El presidente valenciano dice que «todo es un montaje»

Lorena Sebastián

ESPAÑA

24 abr 2009 . Actualizado a las 02:00 h.

«Todo esto es un montaje y una mentira». El presidente de la Generalitat Valenciana, Francisco Camps, negó así veracidad a las supuestas conversaciones telefónicas entre él, su mujer y el jefe valenciano de la red empresarial que dirigía Francisco Correa, Álvaro Pérez, grabadas en diciembre y en enero por orden judicial. En esas conversaciones, Camps y su esposa agradecen a Pérez, apodado el Bigotes y a quien el presidente valenciano llama «amiguito del alma», unos regalos para ellos y su hija.

«Esto es una cuestión que se encuentra bajo secreto de sumario y cada uno debe asumir su responsabilidad, ahora se trata de esperar el momento para decir lo que corresponda en su sitio», zanjó el jefe del Gobierno autonómico en referencia al Tribunal Superior de Justicia de la Comunidad Valenciana, que lo citará a declarar en los próximos días.

El vicepresidente primero del Ejecutivo valenciano, Vicente Rambla, defendió a su superior, expresó su «absoluta y total confianza en su honorabilidad, como no puede ser de otra forma», y deseó que el caso se resuelva de forma positiva.
+ + + +
**Actividad 1**
Enumera las personas que aparecen con nombre y apellido en el cuerpo de la noticia sobre Francisco Camps, sin contar la firma.
**Actividad 2**
Escribe una continuación de la noticia sobre Francisco Camps a partir de su último párrafo.

**Datos sin procesar**
+ + + +
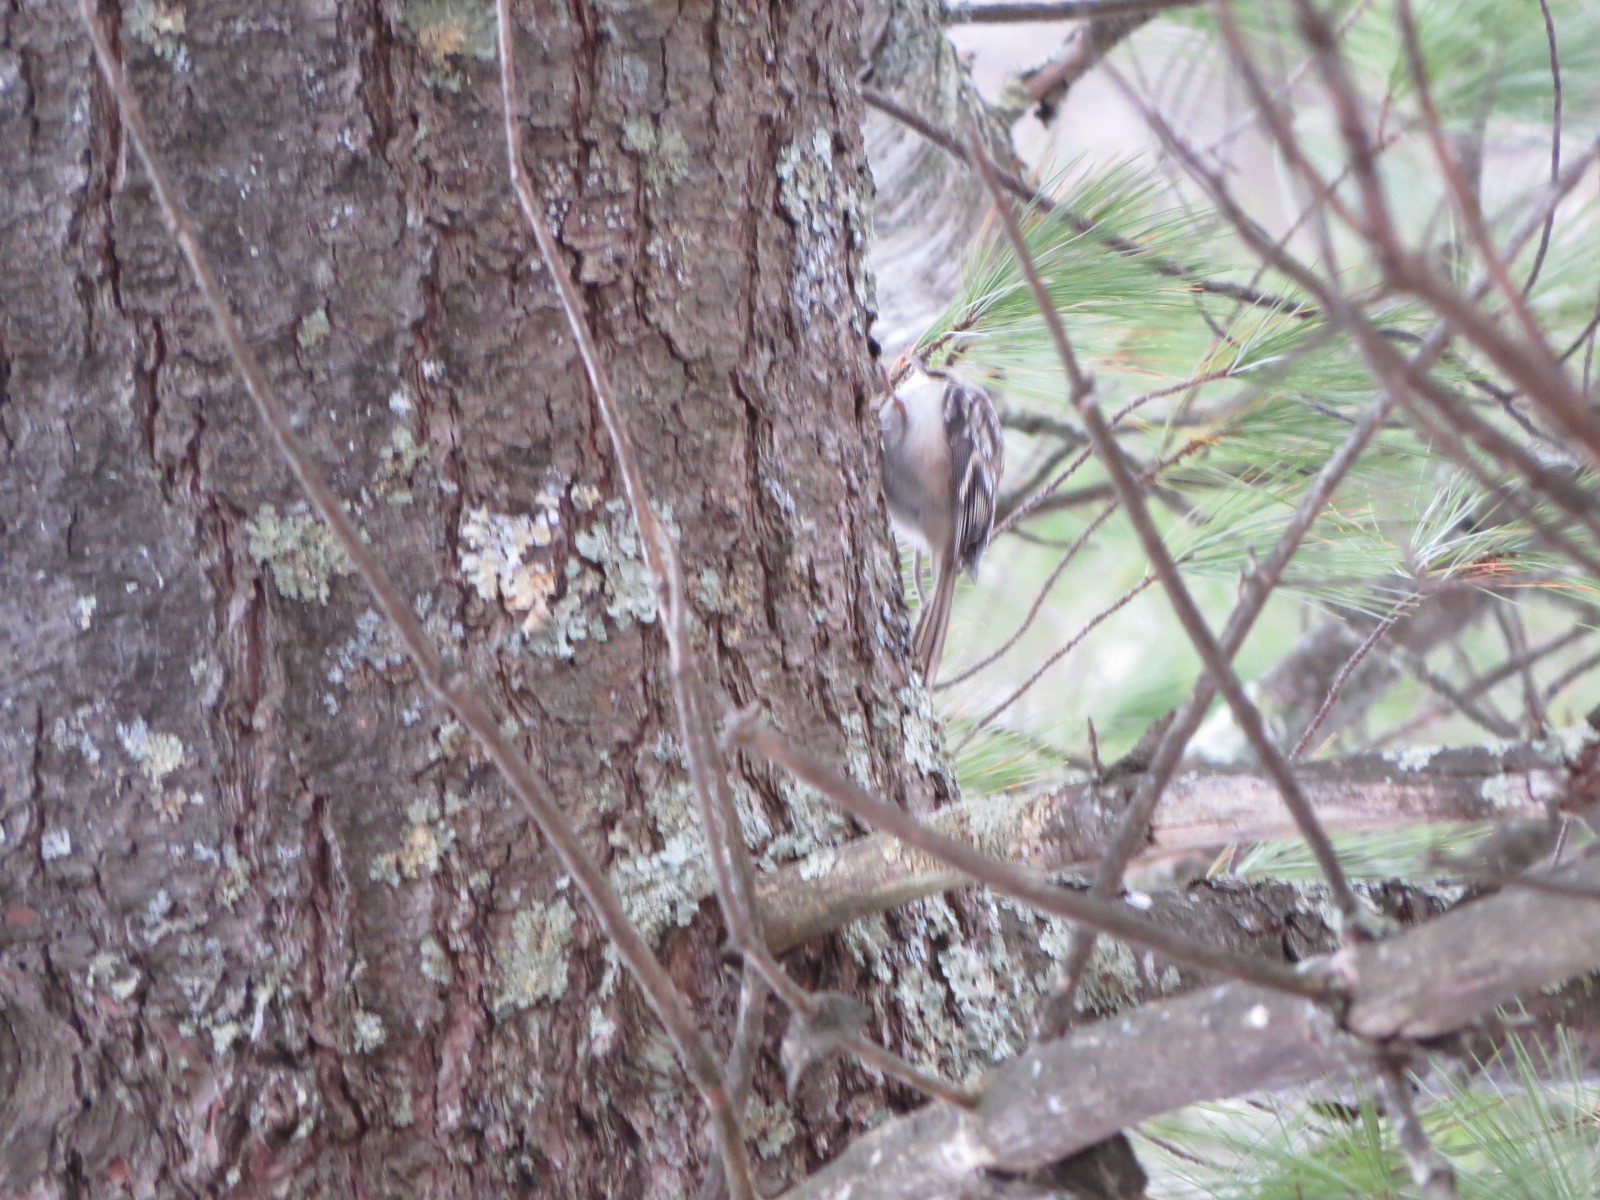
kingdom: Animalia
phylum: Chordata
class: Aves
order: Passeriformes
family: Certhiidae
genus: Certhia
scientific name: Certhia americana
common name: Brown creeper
+ + + +
**Respuesta 1**
Francisco Camps, Francisco Correa, Álvaro Pérez, Vicente Rambla

**Respuesta 2**
Las revelaciones que se desprenden de las escuchas telefónicas se suman a otros indicios que implican a Francisco Camps, al secretario general del PP de Valencia, Ricardo Costa, al ex vicepresidente Víctor Campos y al ex jefe de gabinete de la Consejería de Turismo Rafael Betoret en un posible delito de cohecho por recibir pagos en especie por parte de empresas de Correa, esencialmente de Orange Market.

Álvaro Pérez montó Orange Market meses después de que Camps ganara sus primeras elecciones autonómicas y, desde entonces, se ha llevado más de cinco millones de euros en adjudicaciones de la Comunidad Valenciana.